Record extracts –
- - -

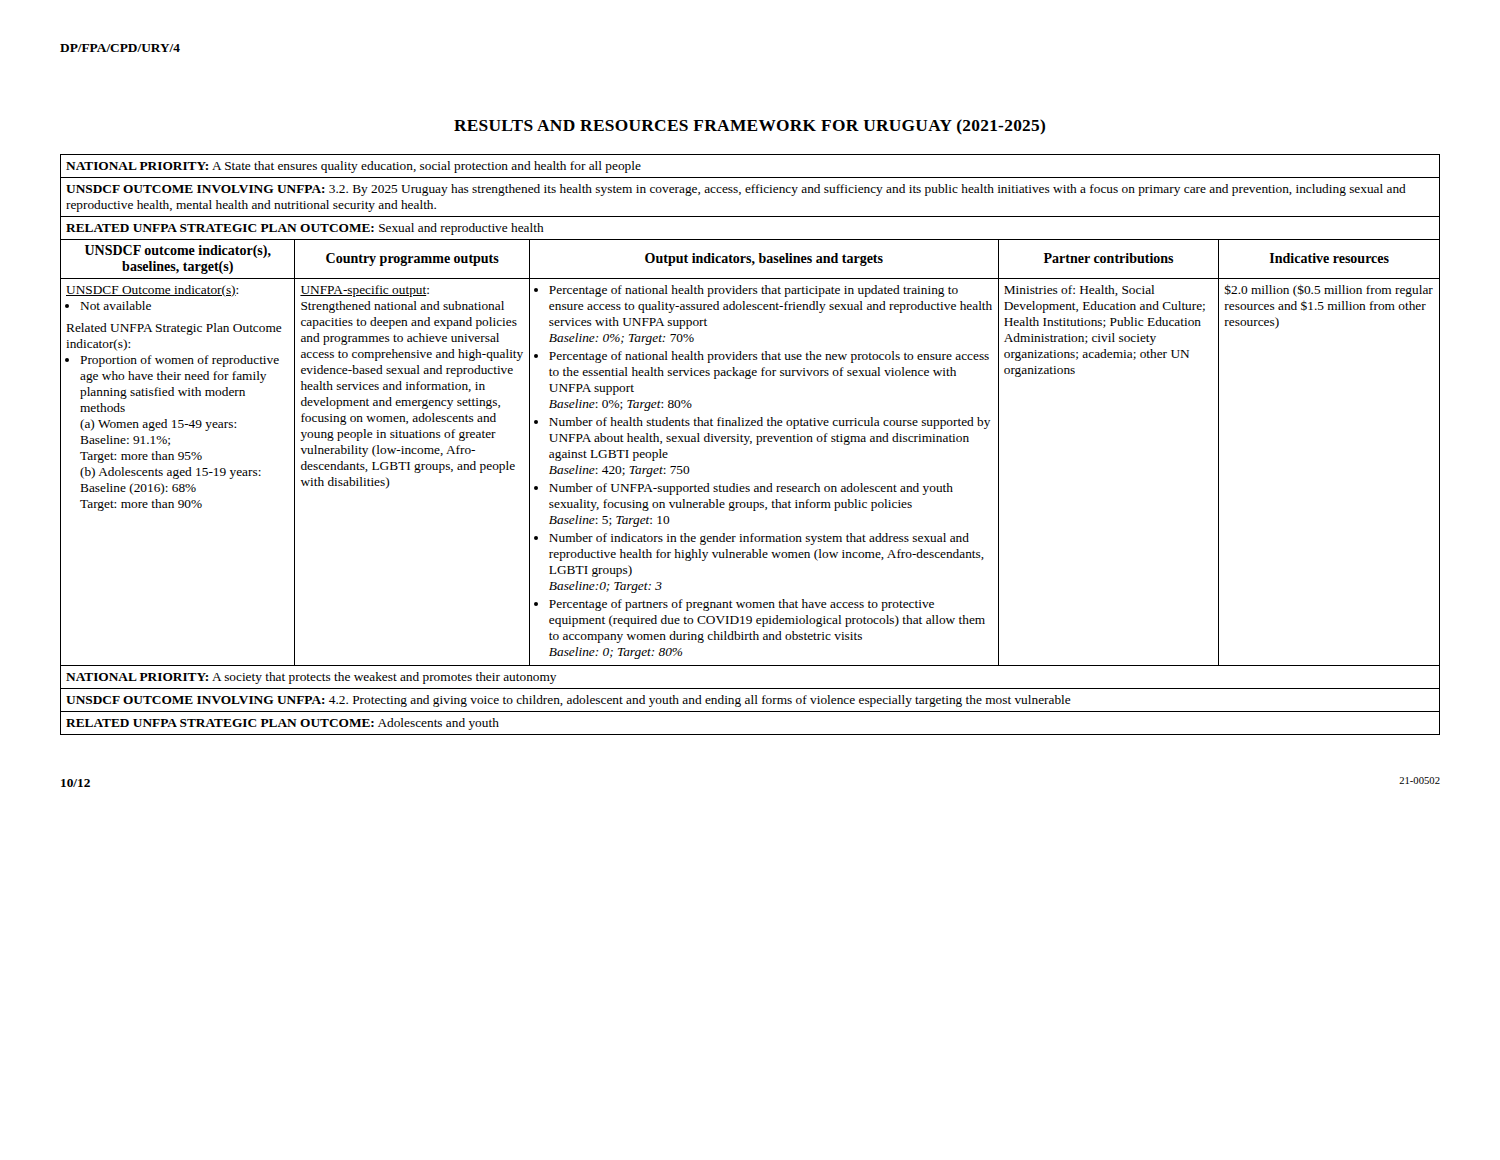DP/FPA/CPD/URY/4
RESULTS AND RESOURCES FRAMEWORK FOR URUGUAY (2021-2025)
| NATIONAL PRIORITY: A State that ensures quality education, social protection and health for all people |
| UNSDCF OUTCOME INVOLVING UNFPA: 3.2. By 2025 Uruguay has strengthened its health system in coverage, access, efficiency and sufficiency and its public health initiatives with a focus on primary care and prevention, including sexual and reproductive health, mental health and nutritional security and health. |
| RELATED UNFPA STRATEGIC PLAN OUTCOME: Sexual and reproductive health |
| UNSDCF outcome indicator(s), baselines, target(s) | Country programme outputs | Output indicators, baselines and targets | Partner contributions | Indicative resources |
| UNSDCF Outcome indicator(s) : Not available Related UNFPA Strategic Plan Outcome indicator(s): Proportion of women of reproductive age who have their need for family planning satisfied with modern methods (a) Women aged 15-49 years: Baseline: 91.1%; Target: more than 95% (b) Adolescents aged 15-19 years: Baseline (2016): 68% Target: more than 90% | UNFPA-specific output : Strengthened national and subnational capacities to deepen and expand policies and programmes to achieve universal access to comprehensive and high-quality evidence-based sexual and reproductive health services and information, in development and emergency settings, focusing on women, adolescents and young people in situations of greater vulnerability (low-income, Afro-descendants, LGBTI groups, and people with disabilities) | Percentage of national health providers that participate in updated training to ensure access to quality-assured adolescent-friendly sexual and reproductive health services with UNFPA support Baseline: 0%; Target: 70% Percentage of national health providers that use the new protocols to ensure access to the essential health services package for survivors of sexual violence with UNFPA support Baseline : 0%; Target : 80% Number of health students that finalized the optative curricula course supported by UNFPA about health, sexual diversity, prevention of stigma and discrimination against LGBTI people Baseline : 420; Target : 750 Number of UNFPA-supported studies and research on adolescent and youth sexuality, focusing on vulnerable groups, that inform public policies Baseline : 5; Target : 10 Number of indicators in the gender information system that address sexual and reproductive health for highly vulnerable women (low income, Afro-descendants, LGBTI groups) Baseline:0; Target: 3 Percentage of partners of pregnant women that have access to protective equipment (required due to COVID19 epidemiological protocols) that allow them to accompany women during childbirth and obstetric visits Baseline: 0; Target: 80% | Ministries of: Health, Social Development, Education and Culture; Health Institutions; Public Education Administration; civil society organizations; academia; other UN organizations | $2.0 million ($0.5 million from regular resources and $1.5 million from other resources) |
| NATIONAL PRIORITY: A society that protects the weakest and promotes their autonomy |
| UNSDCF OUTCOME INVOLVING UNFPA: 4.2. Protecting and giving voice to children, adolescent and youth and ending all forms of violence especially targeting the most vulnerable |
| RELATED UNFPA STRATEGIC PLAN OUTCOME: Adolescents and youth |
10/12 21-00502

- - -

The task –
Transcribe each record exactly as it stands, setting aside any pictures.

Response for this exercise –
DP/FPA/CPD/URY/4
RESULTS AND RESOURCES FRAMEWORK FOR URUGUAY (2021-2025)
| NATIONAL PRIORITY: A State that ensures quality education, social protection and health for all people |
| UNSDCF OUTCOME INVOLVING UNFPA: 3.2. By 2025 Uruguay has strengthened its health system in coverage, access, efficiency and sufficiency and its public health initiatives with a focus on primary care and prevention, including sexual and reproductive health, mental health and nutritional security and health. |
| RELATED UNFPA STRATEGIC PLAN OUTCOME: Sexual and reproductive health |
| UNSDCF outcome indicator(s), baselines, target(s) | Country programme outputs | Output indicators, baselines and targets | Partner contributions | Indicative resources |
| UNSDCF Outcome indicator(s) : Not available Related UNFPA Strategic Plan Outcome indicator(s): Proportion of women of reproductive age who have their need for family planning satisfied with modern methods (a) Women aged 15-49 years: Baseline: 91.1%; Target: more than 95% (b) Adolescents aged 15-19 years: Baseline (2016): 68% Target: more than 90% | UNFPA-specific output : Strengthened national and subnational capacities to deepen and expand policies and programmes to achieve universal access to comprehensive and high-quality evidence-based sexual and reproductive health services and information, in development and emergency settings, focusing on women, adolescents and young people in situations of greater vulnerability (low-income, Afro-descendants, LGBTI groups, and people with disabilities) | Percentage of national health providers that participate in updated training to ensure access to quality-assured adolescent-friendly sexual and reproductive health services with UNFPA support Baseline: 0%; Target: 70% Percentage of national health providers that use the new protocols to ensure access to the essential health services package for survivors of sexual violence with UNFPA support Baseline : 0%; Target : 80% Number of health students that finalized the optative curricula course supported by UNFPA about health, sexual diversity, prevention of stigma and discrimination against LGBTI people Baseline : 420; Target : 750 Number of UNFPA-supported studies and research on adolescent and youth sexuality, focusing on vulnerable groups, that inform public policies Baseline : 5; Target : 10 Number of indicators in the gender information system that address sexual and reproductive health for highly vulnerable women (low income, Afro-descendants, LGBTI groups) Baseline:0; Target: 3 Percentage of partners of pregnant women that have access to protective equipment (required due to COVID19 epidemiological protocols) that allow them to accompany women during childbirth and obstetric visits Baseline: 0; Target: 80% | Ministries of: Health, Social Development, Education and Culture; Health Institutions; Public Education Administration; civil society organizations; academia; other UN organizations | $2.0 million ($0.5 million from regular resources and $1.5 million from other resources) |
| NATIONAL PRIORITY: A society that protects the weakest and promotes their autonomy |
| UNSDCF OUTCOME INVOLVING UNFPA: 4.2. Protecting and giving voice to children, adolescent and youth and ending all forms of violence especially targeting the most vulnerable |
| RELATED UNFPA STRATEGIC PLAN OUTCOME: Adolescents and youth |
10/12 21-00502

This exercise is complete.